Only Mr. de Tilly could have satisfactorily met this requirement.

[17]      The same is true for other sections of required qualifications, including knowledge, the purpose of which is to evaluate the following requirement: [TRANSLATION] "knowledge of the inventory of security equipment according to the scale of issue approved by National Headquarters". Here, Mr. de Tilly earned a [TRANSLATION] "superior" rating for the following reasons:

     [TRANSLATION]

     Mr. de Tilly must continually refer to the security equipment scale of issue to identify which types of equipment may be purchased or used by the correctional officers. From time to time, he must make recommendations to add equipment to or remove it from this scale by producing evaluation reports on the various equipment used by staff in general.4

It should be noted, however, that the three other candidates all received a [TRANSLATION] "satisfactory" rating for this requirement as well as the following comment:

     [TRANSLATION]

     In the course of his work, [the candidate] does not have to work with the scale of issue for the security equipment inventory; however, he is familiar with and uses most of the authorized equipment. His knowledge in this area is limited.5

It is clear that candidates Piedimonte, Ordines and Bolduc could never have obtained a "superior" rating for this requirement because they never held the position of maintenance officer.

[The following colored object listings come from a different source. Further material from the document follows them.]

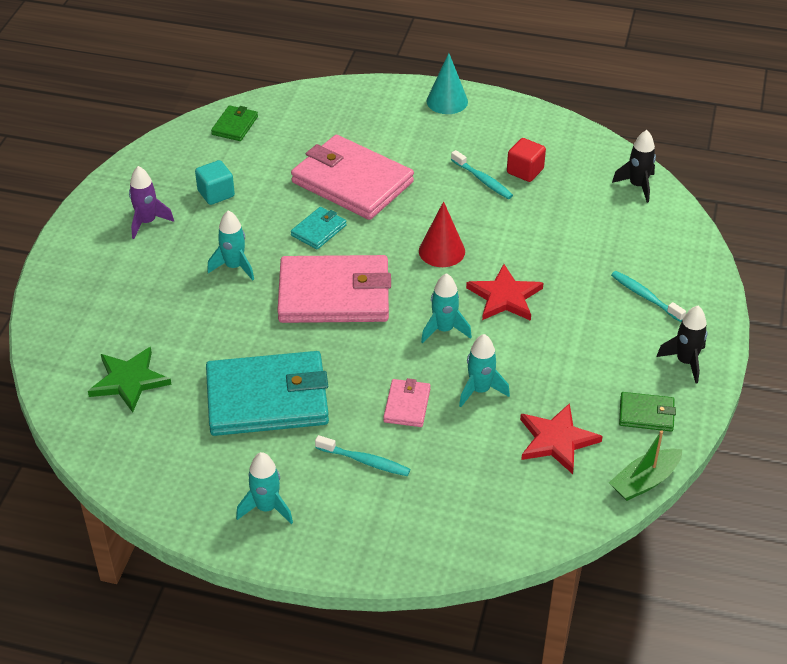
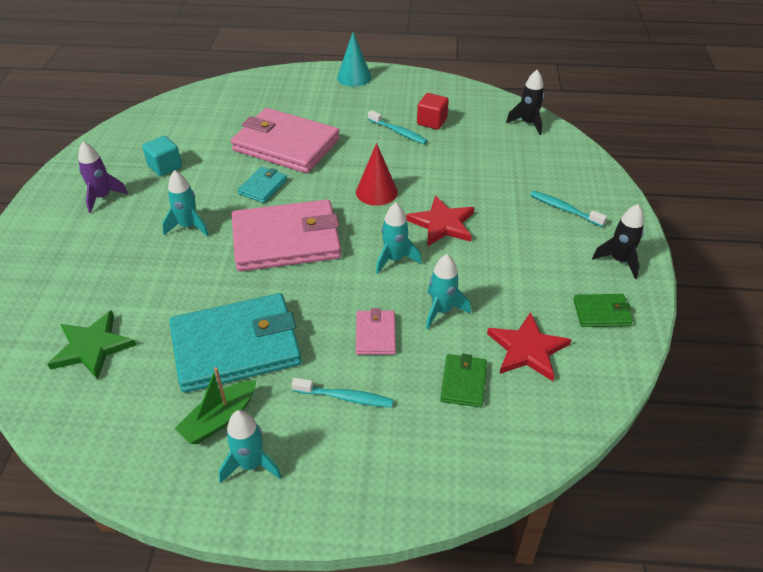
camera: 10 degrees left, 0 degrees up
green wallet [211,105,258,141] -> green wallet moved to [440,354,487,407]
green boat [609,430,682,501] -> green boat moved to [175,367,257,444]

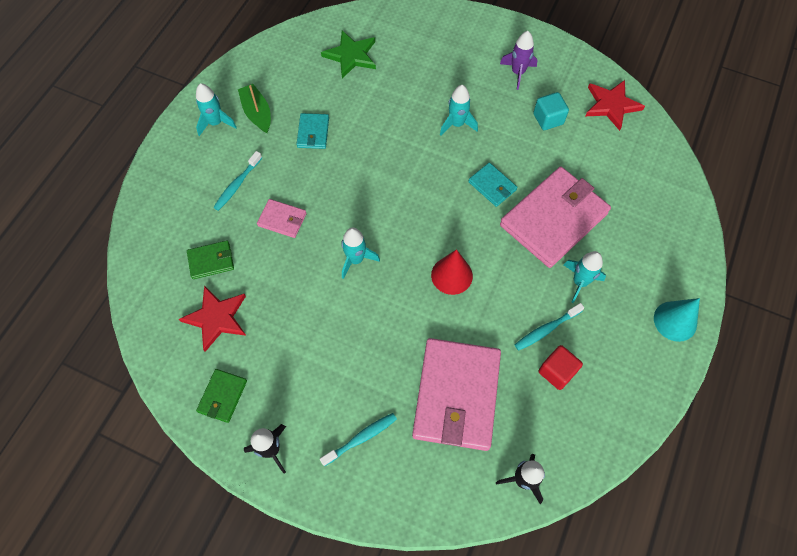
camera: 110 degrees right, 20 degrees up
turquoise wallet [169,293,302,393] -> turquoise wallet [297,113,329,149], size x0.45
pink wallet [231,199,341,272] -> pink wallet moved to [412,338,501,451]
red star [406,195,475,247] -> red star moved to [585,80,645,131]
turquoise rocket [426,254,471,330] -> turquoise rocket moved to [564,251,606,303]
green wallet [440,354,487,407] -> green wallet turned 45 degrees counterclockwise [187,240,234,279]

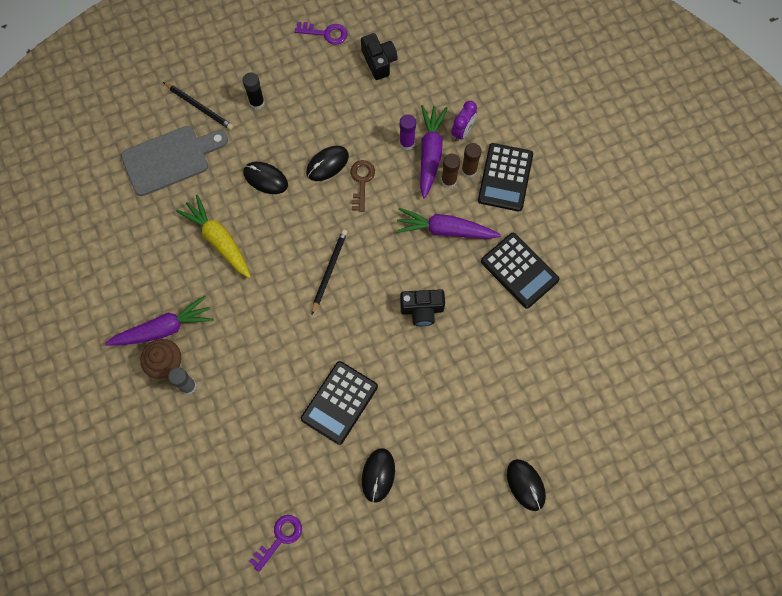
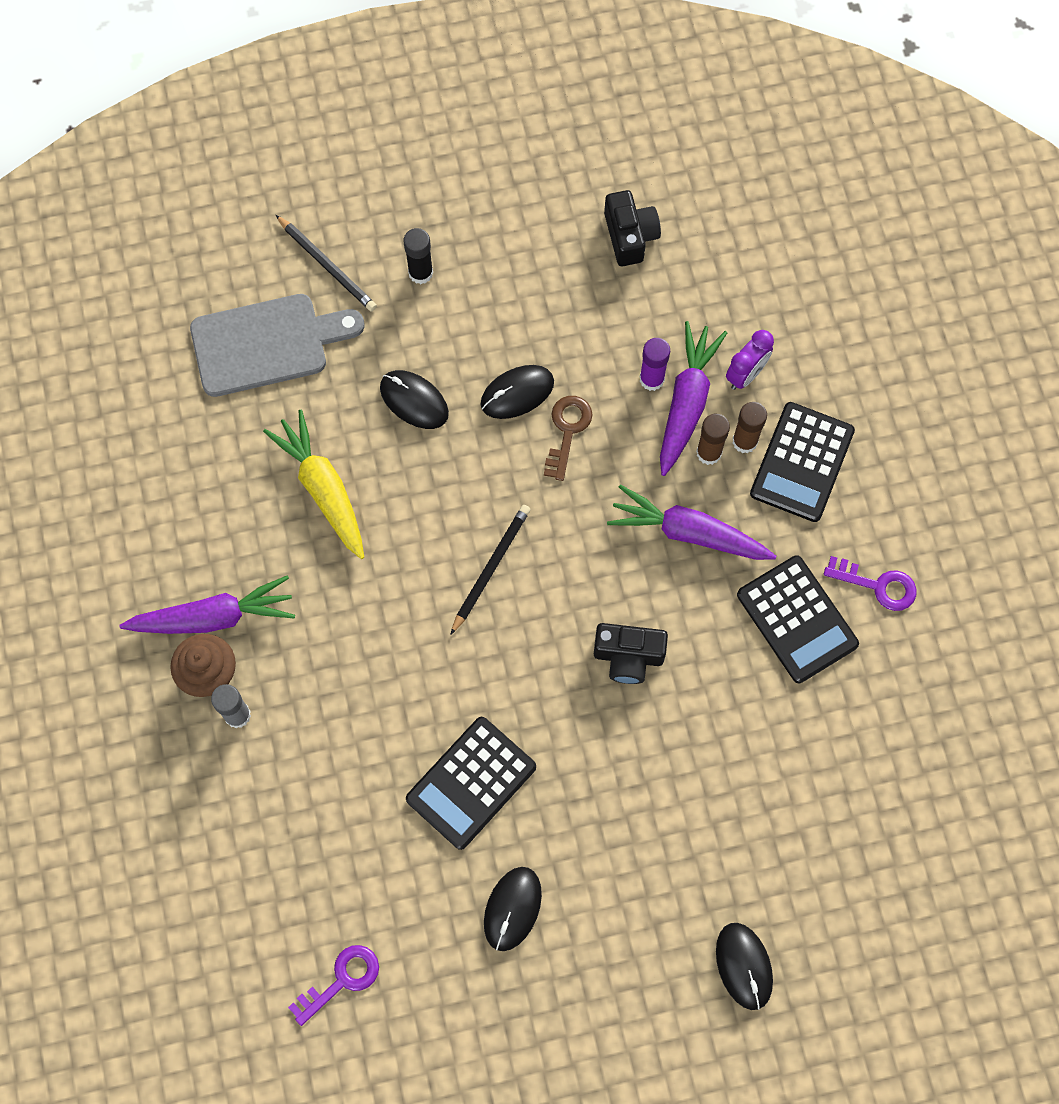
camera: 10 degrees right, 0 degrees up
purple key [295,22,347,45] -> purple key moved to [824,556,917,611]

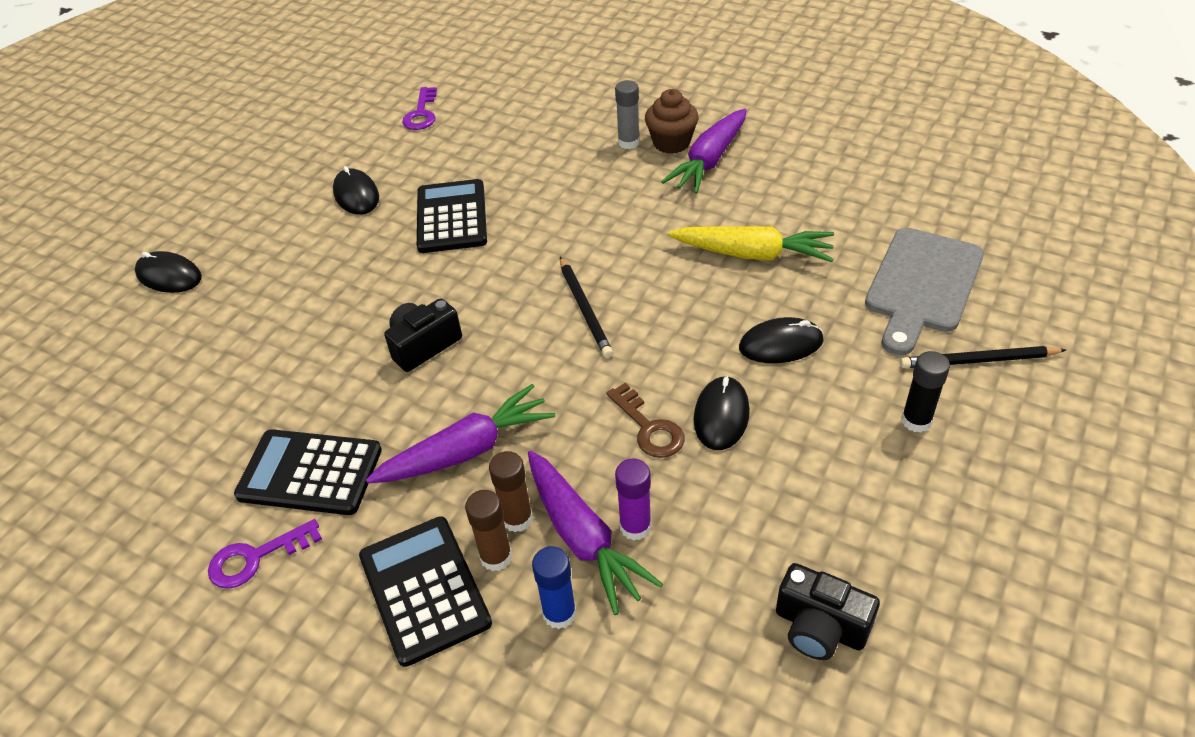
camera: 135 degrees right, 25 degrees down
purple clock [726,330,774,390] -> blue glue stick [532,546,577,629]

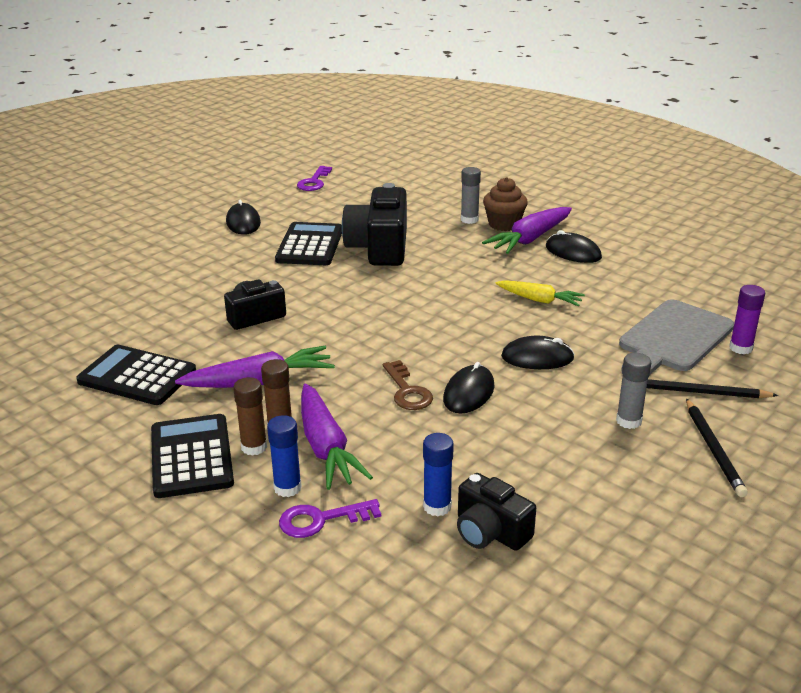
camera: 10 degrees right, 15 degrees down
black mouse [135,251,202,293] -> black mouse moved to [546,230,602,263]
purple key [208,519,322,589] -> purple key moved to [279,499,381,538]
black pencil [560,257,613,358] -> black pencil moved to [686,399,748,497]
purple glue stick [615,458,651,541] -> purple glue stick moved to [729,285,765,354]
yellow carrot [668,226,834,262] -> yellow carrot [496,280,585,307], size x0.66
black glue stick [901,351,950,433] -> grey glue stick [616,353,651,429]
none -> black camera [342,183,407,266]
none -> blue glue stick [423,433,454,517]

[18]      These examples demonstrate that the selection process itself gave an advantage to the candidate who was the most familiar with the job in question in the instant case, and Pearce reminds us that an assignment in combination with a selection process that gives an unfair advantage to a particular candidate compromises the principle of selection based on merit.

[19]      Furthermore, the statement by Dubé J. in McAuliffe, supra, applies under the circumstances because the instant case concerns a candidate who received an unfair advantage because he held the position of maintenance officer even before a valid selection process was begun. It was by holding this position prior to a valid selection that Mr. de Tilly was able to become proficient in the duties of the maintenance officer and, in so doing, was able to meet the selection requirements and come first in the group.

[20]      As I am bound by Pearce and have been influenced by McAuliffe in the instant case, I must conclude that the actions of the Selection Board compromised the principle of selection according to merit and that the Appeal Board erred in failing to ascertain whether the assignment in combination with the selection process gave an unfair advantage to the candidate assigned to the position, thus compromising the principle in question.

[21]      For the aforementioned reasons, the application for judicial review must be allowed.

     O R D E R

THE COURT:

-      allows the application for judicial review;
-      quashes the decision of the Appeal Board dated December 12, 1997;
-      returns the matter to the Appeal Board for a decision on the basis of the instant reasons.

                                 PIERRE DENAULT

     J.F.C.C.

Certified true translation

M. Iveson

     FEDERAL COURT OF APPEAL

     TRIAL DIVISION

     NAMES OF COUNSEL AND SOLICITORS OF RECORD

COURT NO.:              T-72-98

STYLE OF CAUSE:          GUY ORDINES, GUY BOLDUC AND DEANNO PIEDIMONTE

                 - AND -

                 ATTORNEY GENERAL OF CANADA

PLACE OF HEARING:      OTTAWA, ONTARIO

DATE OF HEARING:      SEPTEMBER 16, 1998

REASONS FOR ORDER AND ORDER BY THE HONOURABLE MR. JUSTICE DENAULT

DATED:              OCTOBER 8, 1998

APPEARANCES:

James G. Cameron          For the applicants

Claude Morissette          For the respondent

SOLICITORS OF RECORD:

Raven, Allen, Cameron

& Ballantyne

Ottawa, Ontario          For the applicants

Morris Rosenberg

Deputy Attorney General

of Canada              For the respondent

__________________

1      Applicants" record, p. 059.

2      Applicants" record, p. 065.

3      Applicants" record: assessment of Deanno Piedimonte, pp. 070-074; assessment of Guy Ordines, pp. 075-078; assessment of Guy Bolduc, p. 079-082.

4      Applicants" record, p. 066.

5      Applicants" record: assessment of Mr. Piedimonte, p. 071; assessment of Mr. Ordines, p. 076; assessment of Mr. Bolduc, p. 080.